An example text file could be:
This is some text on the first line
Here is some more or the second line
This third line has more text.
If I tried to find the following string "second line This third line" it would return a line number of 2 (or really 1 if 0 is the first line).
I have looked at many similar examples and it seems that I should use the re package, however I cannot workout how to return the line number (either Python - Find line number from text file, Python regex: Search across multilines, re.search Multiple lines Python
This code finds the string across multiple lines
import re
a = open('example.txt','r').read()
if re.findall('second line\nThis third line', a, re.MULTILINE):
print('found!')
The code below reads the text file in loop line by line. I realise it will not find a match for the multiline string because it is reading one line at a time.
with open('example.txt') as f:
for line_no, line in enumerate(f):
if line == 'second line\nThis third line':
print ('String found on line: ' + str(line_no))
break
else: # for loop ended => line not found
line_no = -1
print ('\nString Not found')
Question: How do i get the code in my first example to return the line number of the text file or place this code is some sort of loop that counts the lines?
Upvotes: 1
Views: 5541
Reputation: 461
Use .count()
and the match
object to count the number of newlines before the match:
import re
with open('example.txt', 'r') as file:
content = file.read()
match = re.search('second line\nThis third line', content)
if match:
print('Found a match starting on line', content.count('\n', 0, match.start()))
match.start()
is the position of the start of the match in content
.
content.count('\n', 0, match.start())
counts the number of newlines in content
between character position 0
and the start of the match.
Use 1 + content.count('\n', 0, match.start())

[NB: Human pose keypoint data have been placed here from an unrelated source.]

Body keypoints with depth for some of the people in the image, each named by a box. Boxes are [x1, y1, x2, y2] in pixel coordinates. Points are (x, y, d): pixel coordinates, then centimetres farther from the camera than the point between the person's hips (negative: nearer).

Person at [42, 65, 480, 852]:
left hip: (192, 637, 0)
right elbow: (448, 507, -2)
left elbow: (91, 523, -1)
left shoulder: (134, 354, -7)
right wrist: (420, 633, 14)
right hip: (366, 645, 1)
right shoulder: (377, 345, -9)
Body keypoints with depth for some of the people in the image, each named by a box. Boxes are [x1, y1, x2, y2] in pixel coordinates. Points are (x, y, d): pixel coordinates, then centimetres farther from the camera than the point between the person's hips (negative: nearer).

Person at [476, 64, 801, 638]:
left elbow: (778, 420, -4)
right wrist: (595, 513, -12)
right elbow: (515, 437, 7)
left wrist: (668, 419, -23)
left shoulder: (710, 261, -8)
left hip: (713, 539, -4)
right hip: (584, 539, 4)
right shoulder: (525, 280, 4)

if you prefer line numbers to start at 1 instead of 0.
Upvotes: 3
Reputation: 1016
This maybe work for you :
import re
a = open('example.txt','r').read()
if re.findall('second line\nThis third line', a, re.MULTILINE):
print('found!')
with open('example.txt') as f:
count = 0
line1 = 'second line\nThis third line'
line1 = line1.split('\n')
found = 0
not_found = 0
for line_no, line in enumerate(f):
if line1[count] in line :
count += 1
if count == 1 :
found = line_no
if count == len(line1):
not_found = 1
print ('String found on line: ' + str(found))
elif count > 0 :
count = 0
if line1[count] in line :
count += 1
if count == 1 :
found = line_no
if count == len(line1):
not_found = 1
print ('String found on line: ' + str(found))

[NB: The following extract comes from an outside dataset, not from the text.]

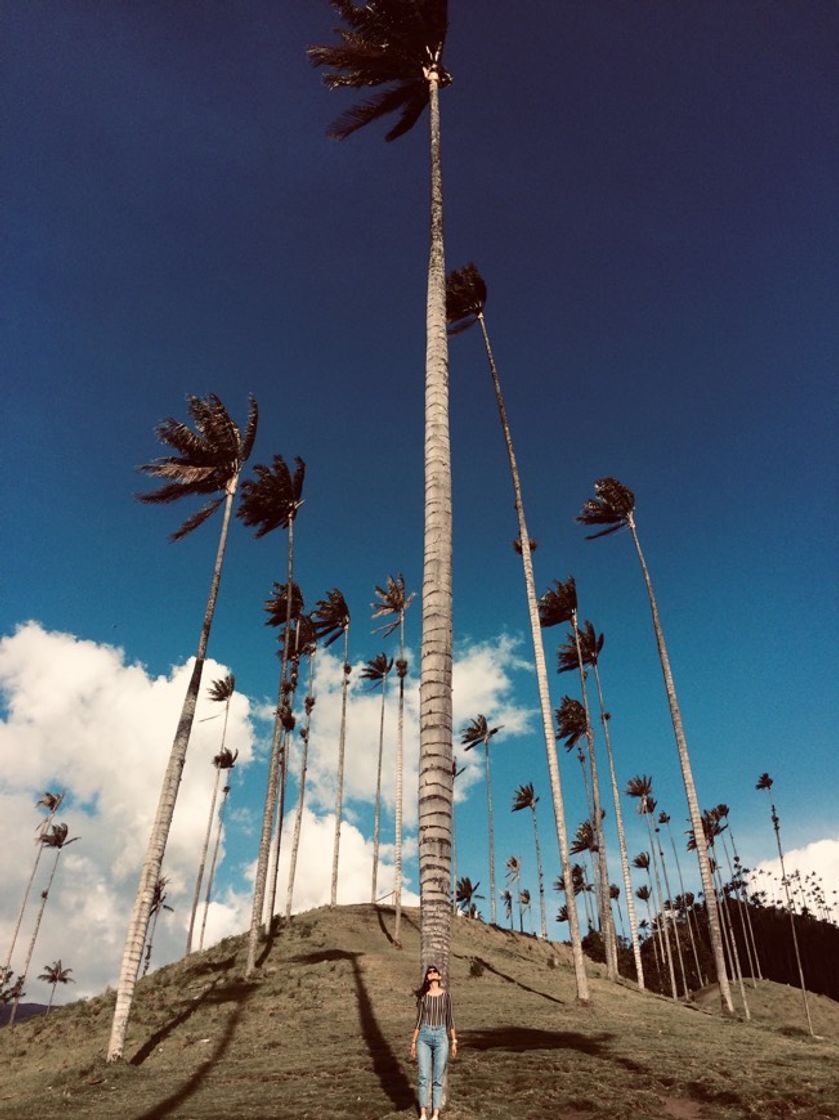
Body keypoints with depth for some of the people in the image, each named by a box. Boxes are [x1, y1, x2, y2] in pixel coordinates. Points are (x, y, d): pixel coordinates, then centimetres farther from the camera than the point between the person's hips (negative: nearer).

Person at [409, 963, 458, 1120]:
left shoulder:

if not_found == 0 : # for loop ended => line not found
line_no = -1
print ('\nString Not found')
Upvotes: 0
Reputation: 43169
You would either need the whole content as string (file.read()
) or could try:
found = None
for idx, line in enumerate(your_file_pointer_here):
if "second line" in line:
# or line.endswith()
found = idx
elif "This third line" in line:
# or line.startswith()
if found and (idx - 1) == found:
print("Found the overall needle at {}".format(found))
Upvotes: 0